Mike explained that the strategy is to build up the right data repository, get the right data feeds, and invest in APIs that can pull data in real time, perhaps with a certain level of artificial intelligence. The important thing is to put the customer at the center of the experience, and to be thoughtful about the information you want to capture and how you’re going to use it. With the customer at the center of your tech architecture, you won’t need to ask the customer for information you already know. Mike also suggests that bank and non-bank lenders need to shift their focus from Loan Origination Systems, but instead should focus on getting the touchpoints and tracking the data around every single interaction with consumers. The more interactions a lender creates, the greater understanding they will have of the consumer and how their behavior is shifting.

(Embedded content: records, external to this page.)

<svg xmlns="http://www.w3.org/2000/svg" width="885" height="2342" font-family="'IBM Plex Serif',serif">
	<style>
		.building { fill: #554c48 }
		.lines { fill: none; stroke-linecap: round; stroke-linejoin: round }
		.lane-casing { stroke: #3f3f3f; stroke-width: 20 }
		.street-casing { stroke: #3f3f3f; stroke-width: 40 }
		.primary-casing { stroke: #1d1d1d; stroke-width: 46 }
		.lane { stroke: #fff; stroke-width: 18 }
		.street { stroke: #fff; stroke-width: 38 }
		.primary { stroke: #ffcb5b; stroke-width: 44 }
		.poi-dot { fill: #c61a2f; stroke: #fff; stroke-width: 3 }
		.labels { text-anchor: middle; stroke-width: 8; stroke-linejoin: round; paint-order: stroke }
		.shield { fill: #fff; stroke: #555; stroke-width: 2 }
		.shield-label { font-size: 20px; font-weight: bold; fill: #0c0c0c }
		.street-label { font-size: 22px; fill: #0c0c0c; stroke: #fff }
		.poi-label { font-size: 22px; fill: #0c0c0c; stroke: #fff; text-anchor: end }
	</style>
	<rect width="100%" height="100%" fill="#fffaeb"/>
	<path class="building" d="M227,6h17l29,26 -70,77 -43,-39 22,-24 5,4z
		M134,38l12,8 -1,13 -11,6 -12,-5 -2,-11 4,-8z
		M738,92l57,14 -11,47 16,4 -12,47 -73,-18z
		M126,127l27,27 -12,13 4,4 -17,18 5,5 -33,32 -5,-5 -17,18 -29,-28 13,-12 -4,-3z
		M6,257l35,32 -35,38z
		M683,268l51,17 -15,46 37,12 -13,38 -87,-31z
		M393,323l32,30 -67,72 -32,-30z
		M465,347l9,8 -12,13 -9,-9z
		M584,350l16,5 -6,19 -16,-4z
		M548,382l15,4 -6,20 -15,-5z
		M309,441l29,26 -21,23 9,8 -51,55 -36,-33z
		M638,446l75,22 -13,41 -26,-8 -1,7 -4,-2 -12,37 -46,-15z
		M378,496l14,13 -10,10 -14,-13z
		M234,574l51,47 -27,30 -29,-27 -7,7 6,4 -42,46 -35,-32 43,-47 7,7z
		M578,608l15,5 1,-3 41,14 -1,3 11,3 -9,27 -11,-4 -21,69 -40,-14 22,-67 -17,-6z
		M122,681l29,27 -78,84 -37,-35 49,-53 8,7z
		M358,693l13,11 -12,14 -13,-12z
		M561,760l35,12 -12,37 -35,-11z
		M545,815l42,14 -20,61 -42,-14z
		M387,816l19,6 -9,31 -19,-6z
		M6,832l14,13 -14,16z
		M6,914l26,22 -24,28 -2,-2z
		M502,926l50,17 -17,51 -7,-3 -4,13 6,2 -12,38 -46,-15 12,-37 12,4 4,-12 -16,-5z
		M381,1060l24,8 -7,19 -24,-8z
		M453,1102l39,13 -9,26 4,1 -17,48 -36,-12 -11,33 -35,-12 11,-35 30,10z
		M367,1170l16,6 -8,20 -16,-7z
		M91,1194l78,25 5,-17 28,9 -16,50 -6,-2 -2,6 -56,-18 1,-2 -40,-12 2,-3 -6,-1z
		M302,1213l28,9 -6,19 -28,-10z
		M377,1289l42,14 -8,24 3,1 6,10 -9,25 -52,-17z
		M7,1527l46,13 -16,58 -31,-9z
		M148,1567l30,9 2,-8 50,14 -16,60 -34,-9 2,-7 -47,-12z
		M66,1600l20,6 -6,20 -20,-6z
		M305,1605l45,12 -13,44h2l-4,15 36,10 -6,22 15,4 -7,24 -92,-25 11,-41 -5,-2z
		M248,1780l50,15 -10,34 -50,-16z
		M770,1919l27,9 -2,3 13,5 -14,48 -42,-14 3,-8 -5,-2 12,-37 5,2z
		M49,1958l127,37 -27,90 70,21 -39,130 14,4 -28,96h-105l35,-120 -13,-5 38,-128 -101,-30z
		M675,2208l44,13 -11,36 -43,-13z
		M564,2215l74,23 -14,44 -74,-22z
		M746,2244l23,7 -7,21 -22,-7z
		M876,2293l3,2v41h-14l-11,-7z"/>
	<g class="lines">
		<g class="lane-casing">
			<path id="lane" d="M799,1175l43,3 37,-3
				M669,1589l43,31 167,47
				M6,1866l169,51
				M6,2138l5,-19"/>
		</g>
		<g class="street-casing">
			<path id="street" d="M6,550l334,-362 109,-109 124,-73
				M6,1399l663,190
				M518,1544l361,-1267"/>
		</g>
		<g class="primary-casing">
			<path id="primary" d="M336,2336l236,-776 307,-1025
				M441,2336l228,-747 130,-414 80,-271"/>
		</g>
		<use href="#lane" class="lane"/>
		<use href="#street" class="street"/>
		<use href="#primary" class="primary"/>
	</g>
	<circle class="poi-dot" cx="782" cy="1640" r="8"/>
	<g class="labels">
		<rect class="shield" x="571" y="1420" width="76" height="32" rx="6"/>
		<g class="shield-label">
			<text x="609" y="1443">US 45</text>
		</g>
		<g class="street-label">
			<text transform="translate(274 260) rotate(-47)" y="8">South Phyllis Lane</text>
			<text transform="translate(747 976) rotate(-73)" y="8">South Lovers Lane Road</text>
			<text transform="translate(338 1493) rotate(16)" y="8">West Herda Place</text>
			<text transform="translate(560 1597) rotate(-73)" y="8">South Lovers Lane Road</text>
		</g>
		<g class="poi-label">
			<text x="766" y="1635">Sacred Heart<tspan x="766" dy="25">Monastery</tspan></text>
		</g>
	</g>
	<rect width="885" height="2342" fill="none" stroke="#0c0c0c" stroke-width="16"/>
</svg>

Whereas a bank can build out a picture of a customer’s behavior to understand when they might be ready for a first mortgage, non-bank lenders can do similar for existing mortgage customers to see when they might be ready for a refinance. As Willie Newman, CEO of Homepoint, explained in a conversation with Doma CEO, Max Simkoff:

“Once a customer kind of gets into the mortgage ecosystem, I think the next mortgage that they do will be so simple, straightforward, and data-driven that a lot of the infrastructure that’s been built to process loans and to handle the flows of information associated with physical information, gathering, and collation, I think that all goes away.”

For a refinance, not only can a lender assess the credit-worthiness, consistency of income, assets, and employment of a customer, they also have a good idea of the valuation and title of the underlying asset. They can access valuation data streams such as Clear Capital to see if the property has increased in value, and assess if any new liens or other claims on title have been applied to the property since the homeowner purchased the property. If interest rates have dropped, as they have consistently in 2020, it’s a good bet that the homeowner would be interested in refinancing, and the lender can be proactive before the homeowner goes searching for a lower rate at a competitor.